Exercise instructions
Here are the records. Write out exactly the lines between the one holding "Um den agrirouter" and the one holding "Du hast bereits", inclusive.

[Task material — start]

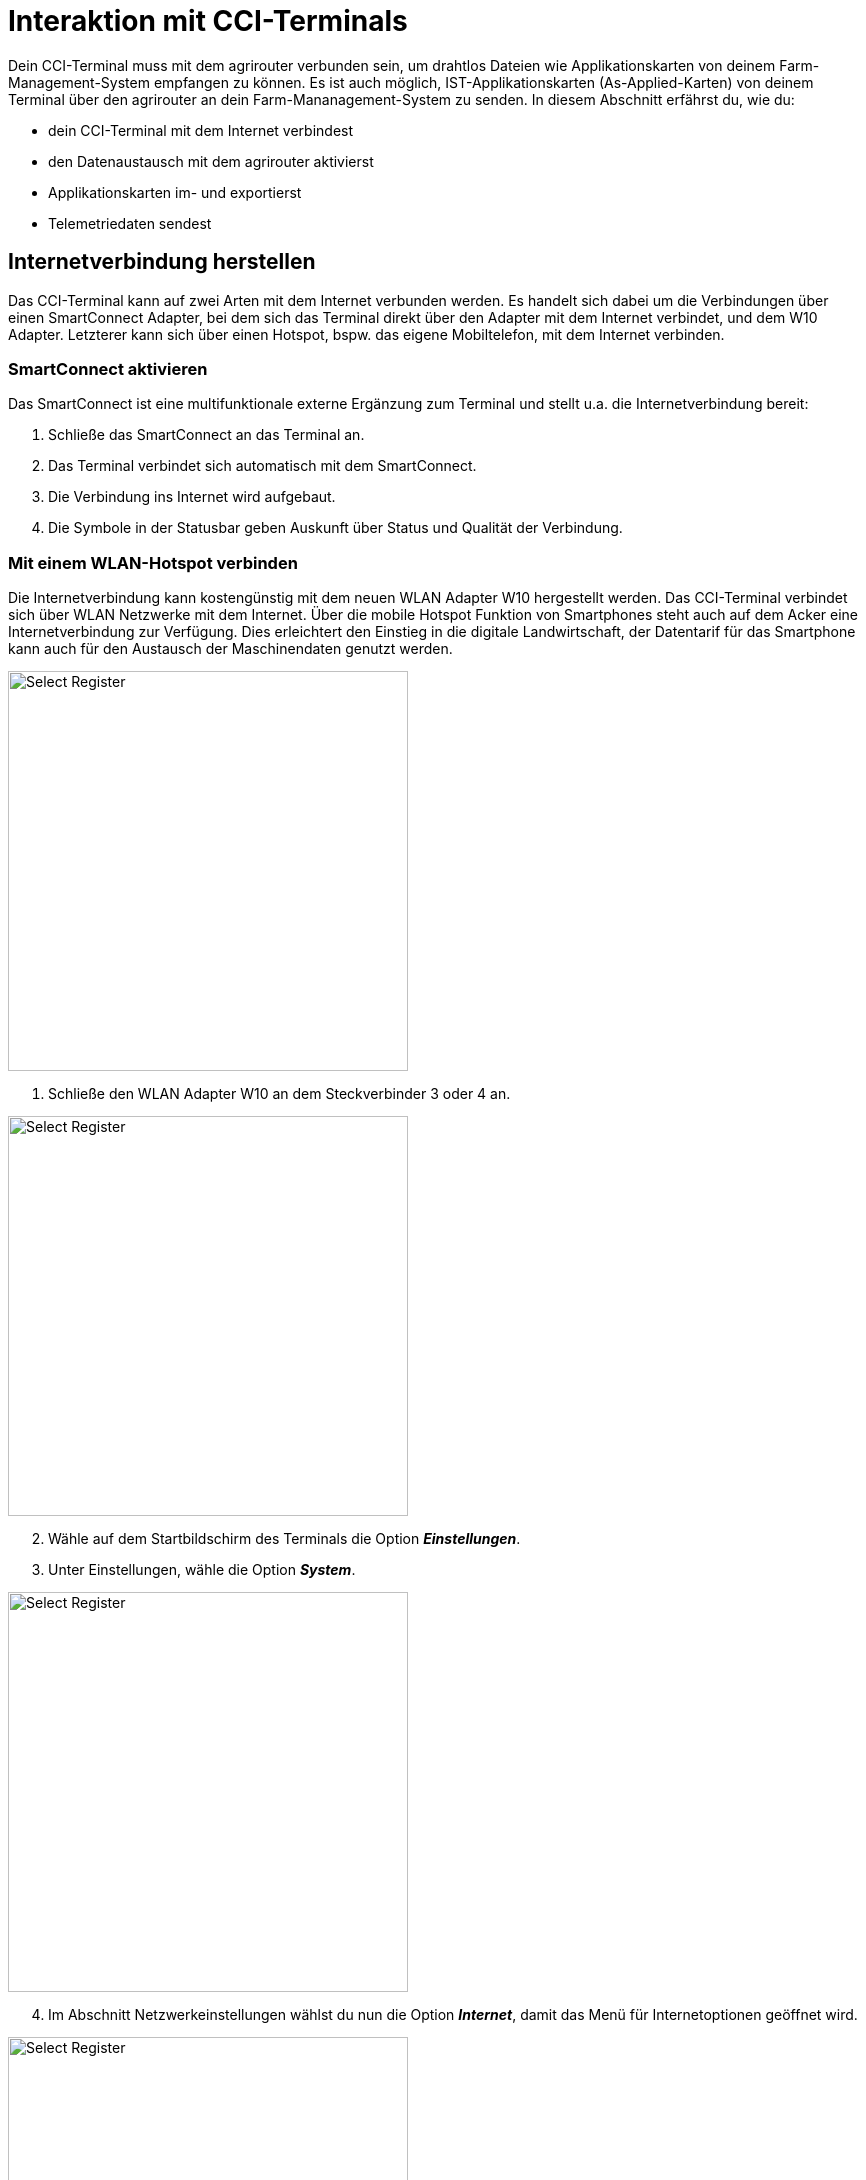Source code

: = Interaktion mit CCI-Terminals

Dein CCI-Terminal muss mit dem agrirouter verbunden sein, um drahtlos Dateien wie Applikationskarten von deinem Farm-Management-System empfangen zu können. Es ist auch möglich, IST-Applikationskarten (As-Applied-Karten) von deinem Terminal über den agrirouter an dein Farm-Mananagement-System zu senden. In diesem Abschnitt erfährst du, wie du:

* dein CCI-Terminal mit dem Internet verbindest
* den Datenaustausch mit dem agrirouter aktivierst
* Applikationskarten im- und exportierst
* Telemetriedaten sendest

[#connect-internet]
== Internetverbindung herstellen
Das CCI-Terminal kann auf zwei Arten mit dem Internet verbunden werden. Es handelt sich dabei um die Verbindungen über einen SmartConnect Adapter, bei dem sich das Terminal direkt über den Adapter mit dem Internet verbindet, und dem W10 Adapter. Letzterer kann sich über einen Hotspot, bspw. das eigene Mobiltelefon, mit dem Internet verbinden.

=== SmartConnect aktivieren
Das SmartConnect ist eine multifunktionale externe Ergänzung zum Terminal und stellt u.a. die Internetverbindung bereit:

. Schließe das SmartConnect an das Terminal an.
. Das Terminal verbindet sich automatisch mit dem SmartConnect.
. Die Verbindung ins Internet wird aufgebaut.
. Die Symbole in der Statusbar geben Auskunft über Status und Qualität der Verbindung.

=== Mit einem WLAN-Hotspot verbinden
Die Internetverbindung kann kostengünstig mit dem neuen WLAN Adapter W10 hergestellt werden. Das CCI-Terminal verbindet sich über WLAN Netzwerke mit dem Internet. Über die mobile Hotspot Funktion von Smartphones steht auch auf dem Acker eine Internetverbindung zur Verfügung. Dies erleichtert den Einstieg in die digitale Landwirtschaft, der Datentarif für das Smartphone kann auch für den Austausch der Maschinendaten genutzt werden.

[.float-group]
--
[.right]
image::interactive_agrirouter/cci-terminals/w10-adapter-plug-connection.png[Select Register, 400]

. Schließe den WLAN Adapter W10 an dem Steckverbinder 3 oder 4 an.
--

[.float-group]
--
[.left]
image::interactive_agrirouter/cci-terminals/cci-terminals-settings.png[Select Register, 400, margin: 10px]

[start=2]
. Wähle auf dem Startbildschirm des Terminals die Option *_Einstellungen_*.
. Unter Einstellungen, wähle die Option *_System_*.
--

[.float-group]
--
image::interactive_agrirouter/cci-terminals/internet-connection.png[Select Register, 400, float=right]

[start=4]
. Im Abschnitt Netzwerkeinstellungen wählst du nun die Option *_Internet_*, damit das Menü für Internetoptionen geöffnet wird.
--

[.float-group]
--
image::interactive_agrirouter/cci-terminals/established-internet-connection.png[Select Register, 400, float=left]

[start=5]
. Drücke die Schaltfläche *_WLAN_*, um eine Auswahlliste an verfügbaren WLAN-Netzwerken angezeigt zu bekommen. 
. Wähle ein WLAN-Netzwerk aus, gebe das Passwort ein und bestätige deine Angabe.
. Das Terminal verbindet sich nun mit dem WLAN und die Symbole in der Statusbar geben Auskunft über Status und Qualität der Verbindung. 
--

[#connect-agrirouter]
== agrirouter verbinden

Damit du Aufträge senden und empfangen kannst, musst du dein Terminal zuerst mit dem agrirouter verbinden. In diesem Abschnitt erfährst du, wie du mit wenigen Schritten eine Verbindung zwischen dem agrirouter in deinem Terminal herstellst.

[NOTE]
====
Um den agrirouter mit deinem Terminal zu verbinden, müssen folgende Voraussetzungen erfüllt sein:

. Du hast bereits ein agrirouter link:https://manual.agrirouter.com/de/manual/latest/account.html[Konto, window="_blank"] erstellt.
. Der Registrierungscode für das Terminal ist dir bekannt.
. Dein Terminal ist mit dem <<connect-internet,Internet verbunden>>.

====

image::interactive_agrirouter/cci-terminals/cci-terminal-agrirouter-connection.png[Select Register, 800]

[.float-group]
--
image::interactive_agrirouter/cci-terminals/cci-terminal-globe.png[Select Register, 50, float=left]

. Wähle auf dem Startbildschirm des Terminals die Option *_Einstellungen_*.
--

[.float-group]
--
image::interactive_agrirouter/cci-terminals/cci-terminal-chip.png[Select Register, 50, float=left]

[start=2] 
. Unter den Einstellungen wählst du die Option *_System_*.
--

[.float-group]
--
image::interactive_agrirouter/cci-terminals/cci-terminal-agrirouter.png[Select Register, 50, float=left]

[start=3] 
. Im Abschnitt Netzwerkeinstellungen wählst du nun die Option *_agrirouter_*, damit das agrirouter-Menü geöffnet wird.
--

[.float-group]
--
image::interactive_agrirouter/cci-terminals/cci-terminal-text.png[Select Register, 50, float=left]

[start=4] 
. Wähle nun die Option *_Registrierungscode_* und gib im Anschluss unter Beachtung der Groß- und Kleinschreibung deinen Registrierungscode ein. Bestätige deine Angabe mit *_Weiter_*.
--

[.float-group]
--
image::interactive_agrirouter/cci-terminals/cci-terminal-agrirouter.png[Select Register, 50, float=left]

[start=5] 
. Nun kann die Schaltfläche agrirouter bedient werden. Aktiviere mit einem Klick auf die Schaltfläche agrirouter die Verbindung. Mit einem weiteren Klick kannst du die Verbindung auch wieder trennen.
--

[.float-group]
--
image::interactive_agrirouter/cci-terminals/cci-terminal-globe.png[Select Register, 50, float=left]

[start=6]
. Stelle sicher, dass dein Terminal mit dem Internet verbunden ist.
--

[.float-group]
--
image::interactive_agrirouter/cci-terminals/cci-terminal-check.png[Select Register, 50, float=left]

[start=7] 
. Im Infobereich wird nun die aktive Verbindung angezeigt und die Inbetriebnahme des agrirouters ist abgeschlossen.
--

[TIP]
====
Der Registrierungscode muss nur einmal eingegeben werden.
====

== Kontrolle der Online-Verbindung
Um zu überprüfen, ob du mit dem agrirouter verbunden bist, führst du folgende Schritte durch:

. Wähle *_Einstellungen_* auf dem Startbildschirm der Terminals.
. Klicke auf die Option *_System_*.
. Im Abschnitt Netzwerkeinstellungen klickst du nun auf *_agrirouter_*.
. Siehst du das grüne Häkchen, wie auf der folgenden Abbildung angezeigt, bist du mit dem agrirouter verbunden. Sollte das nicht der Fall sein, führe alle Schritte des Kapitels <<connect-agrirouter,agrirouter verbinden>> aus.

image::interactive_agrirouter/cci-terminals/check-connection-agrirouter-cci-1-de.png[Select Register, 800,]

[#importmaps]
== Import von Applikationskarten

Um Applikationskarten über das Terminal nutzen zu können, müssen diese vorerst über ein Farm Management System erstellt und an den agrirouter gesendet werden. Wie du von deinem Farm Management System aus Daten an den agrirouter senden kannst, erfährst du hier.

image::interactive_agrirouter/cci-terminals/cci-terminal-new-order.png[Select Register, 800,]

. Nachdem du über dein Farm Management System einen neuen Auftrag an dein Terminal gesendet hast, erscheint nach maximal 5 Minuten ein Fenster, welches darauf hinweist, dass ein neuer Auftrag zum Import bereitsteht.

IMPORTANT: Wenn du keine Meldung über dein Terminal bekommst, kannst du alternativ deinen Posteingang manuell überprüfen. Wähle hierzu im Bereich Netzwerkeinstellungen die Option agrirouter und und öffne den Posteingang.


[start=2] 
. Wählt man nun im Posteingang den gewünschten Auftrag, wird dieser über einen Klick auf den “Play-Button” geladen. Nun ist die Karte hinterlegt und kann visuell überprüft werden. Danach kann die gewünschte Aussaat-, Düngung- oder Pflanzenschutzmaßnahme durchgeführt werden. Eine Anpassung der hinterlegten Aussaatmengen ist dann allerdings nur noch prozentual möglich.

== Export von IST-Applikationskarten (As-Applied Karten)

Um As-Applied Karten von deinem Terminal über den agrirouter an dein Farm-Management-System zu senden, musst du im agrirouter Menü, die Option Postausgang wählen. Wie du zum agrirouter Menü gelangst, siehst du in den Punkten 1-3 im Kapitel <<connect-agrirouter,agrirouter verbinden>>.

image::interactive_agrirouter/cci-terminals/export-application-maps-cci-1-de.png[Select Register, 800,]

. Wähle die Option *_Inbox_* bzw. *_Postausgang_*. Hier sind alle Dateien enthalten, die noch nicht an den agrirotuer versendet werden konnten.
. Klicke die Schaltfläche mit der Datei, die du exportieren möchtest, und halte diese gedrückt.
. Es wird dir nun ein Kontextmenü angezeigt. Wähle in diesem Kontextmenü die Option *_Upload_*. Nun wird die Datei über den agrirouter an die von dir ausgewählten Endpunkte versendet.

[Task material — finish]

Response to the task
Um den agrirouter mit deinem Terminal zu verbinden, müssen folgende Voraussetzungen erfüllt sein:

. Du hast bereits ein agrirouter link:https://manual.agrirouter.com/de/manual/latest/account.html[Konto, window="_blank"] erstellt.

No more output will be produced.